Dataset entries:
_ _ _ _ _

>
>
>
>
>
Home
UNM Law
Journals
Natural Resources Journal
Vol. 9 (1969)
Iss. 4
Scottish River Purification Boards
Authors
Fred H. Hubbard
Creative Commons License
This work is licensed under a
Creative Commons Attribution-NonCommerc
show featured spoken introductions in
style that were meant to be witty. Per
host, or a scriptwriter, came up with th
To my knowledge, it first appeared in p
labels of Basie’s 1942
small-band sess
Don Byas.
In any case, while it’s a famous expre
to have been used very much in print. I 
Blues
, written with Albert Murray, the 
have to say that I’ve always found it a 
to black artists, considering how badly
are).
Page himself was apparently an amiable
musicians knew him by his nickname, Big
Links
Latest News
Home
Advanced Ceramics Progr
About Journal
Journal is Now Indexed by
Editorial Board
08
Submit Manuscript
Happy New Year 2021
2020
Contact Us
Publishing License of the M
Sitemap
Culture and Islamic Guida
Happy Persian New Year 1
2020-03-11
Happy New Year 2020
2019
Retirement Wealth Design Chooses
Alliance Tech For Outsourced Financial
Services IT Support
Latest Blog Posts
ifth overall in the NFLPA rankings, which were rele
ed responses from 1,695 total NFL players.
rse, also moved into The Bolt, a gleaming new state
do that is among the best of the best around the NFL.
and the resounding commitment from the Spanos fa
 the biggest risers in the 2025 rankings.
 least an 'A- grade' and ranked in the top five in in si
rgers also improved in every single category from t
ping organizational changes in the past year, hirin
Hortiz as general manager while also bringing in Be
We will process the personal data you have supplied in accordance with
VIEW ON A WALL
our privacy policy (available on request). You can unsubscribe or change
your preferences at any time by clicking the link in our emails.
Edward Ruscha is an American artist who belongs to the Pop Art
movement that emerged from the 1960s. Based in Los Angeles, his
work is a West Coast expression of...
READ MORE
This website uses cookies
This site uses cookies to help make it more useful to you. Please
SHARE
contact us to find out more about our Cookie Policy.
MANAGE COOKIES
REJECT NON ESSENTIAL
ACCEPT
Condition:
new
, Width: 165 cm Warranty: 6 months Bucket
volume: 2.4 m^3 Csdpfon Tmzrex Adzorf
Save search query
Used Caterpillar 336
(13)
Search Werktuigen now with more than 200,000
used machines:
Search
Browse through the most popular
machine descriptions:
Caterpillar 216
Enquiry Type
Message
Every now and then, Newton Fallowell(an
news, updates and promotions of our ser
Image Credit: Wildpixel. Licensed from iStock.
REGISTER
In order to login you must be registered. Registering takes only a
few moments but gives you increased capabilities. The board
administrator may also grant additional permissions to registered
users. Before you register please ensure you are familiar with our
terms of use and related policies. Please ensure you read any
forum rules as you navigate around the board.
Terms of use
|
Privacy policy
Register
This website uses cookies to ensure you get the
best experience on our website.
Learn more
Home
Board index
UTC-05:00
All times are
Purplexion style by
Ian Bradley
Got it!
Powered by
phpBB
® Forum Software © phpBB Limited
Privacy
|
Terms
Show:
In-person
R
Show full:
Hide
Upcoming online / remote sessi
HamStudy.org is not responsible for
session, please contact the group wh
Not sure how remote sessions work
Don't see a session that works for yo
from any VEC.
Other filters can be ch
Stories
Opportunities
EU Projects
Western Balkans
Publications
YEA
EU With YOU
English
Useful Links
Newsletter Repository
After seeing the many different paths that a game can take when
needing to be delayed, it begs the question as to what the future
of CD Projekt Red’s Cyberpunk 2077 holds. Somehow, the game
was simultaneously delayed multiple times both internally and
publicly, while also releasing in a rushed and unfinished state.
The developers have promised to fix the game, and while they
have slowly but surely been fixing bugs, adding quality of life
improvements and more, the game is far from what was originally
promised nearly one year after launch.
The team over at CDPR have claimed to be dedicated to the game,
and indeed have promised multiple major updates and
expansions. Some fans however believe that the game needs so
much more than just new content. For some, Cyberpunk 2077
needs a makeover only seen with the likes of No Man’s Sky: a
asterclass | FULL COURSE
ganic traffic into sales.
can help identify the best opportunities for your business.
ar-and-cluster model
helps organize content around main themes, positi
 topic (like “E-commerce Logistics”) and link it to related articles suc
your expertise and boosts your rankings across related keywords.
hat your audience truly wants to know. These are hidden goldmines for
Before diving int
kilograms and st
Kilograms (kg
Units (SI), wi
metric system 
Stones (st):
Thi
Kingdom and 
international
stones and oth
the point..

_ _ _ _ _

One inclusive range is required: first line of the data through the line containing "Edward Ruscha is". Set it down exactly and output nothing else.

>
>
>
>
>
Home
UNM Law
Journals
Natural Resources Journal
Vol. 9 (1969)
Iss. 4
Scottish River Purification Boards
Authors
Fred H. Hubbard
Creative Commons License
This work is licensed under a
Creative Commons Attribution-NonCommerc
show featured spoken introductions in
style that were meant to be witty. Per
host, or a scriptwriter, came up with th
To my knowledge, it first appeared in p
labels of Basie’s 1942
small-band sess
Don Byas.
In any case, while it’s a famous expre
to have been used very much in print. I 
Blues
, written with Albert Murray, the 
have to say that I’ve always found it a 
to black artists, considering how badly
are).
Page himself was apparently an amiable
musicians knew him by his nickname, Big
Links
Latest News
Home
Advanced Ceramics Progr
About Journal
Journal is Now Indexed by
Editorial Board
08
Submit Manuscript
Happy New Year 2021
2020
Contact Us
Publishing License of the M
Sitemap
Culture and Islamic Guida
Happy Persian New Year 1
2020-03-11
Happy New Year 2020
2019
Retirement Wealth Design Chooses
Alliance Tech For Outsourced Financial
Services IT Support
Latest Blog Posts
ifth overall in the NFLPA rankings, which were rele
ed responses from 1,695 total NFL players.
rse, also moved into The Bolt, a gleaming new state
do that is among the best of the best around the NFL.
and the resounding commitment from the Spanos fa
 the biggest risers in the 2025 rankings.
 least an 'A- grade' and ranked in the top five in in si
rgers also improved in every single category from t
ping organizational changes in the past year, hirin
Hortiz as general manager while also bringing in Be
We will process the personal data you have supplied in accordance with
VIEW ON A WALL
our privacy policy (available on request). You can unsubscribe or change
your preferences at any time by clicking the link in our emails.
Edward Ruscha is an American artist who belongs to the Pop Art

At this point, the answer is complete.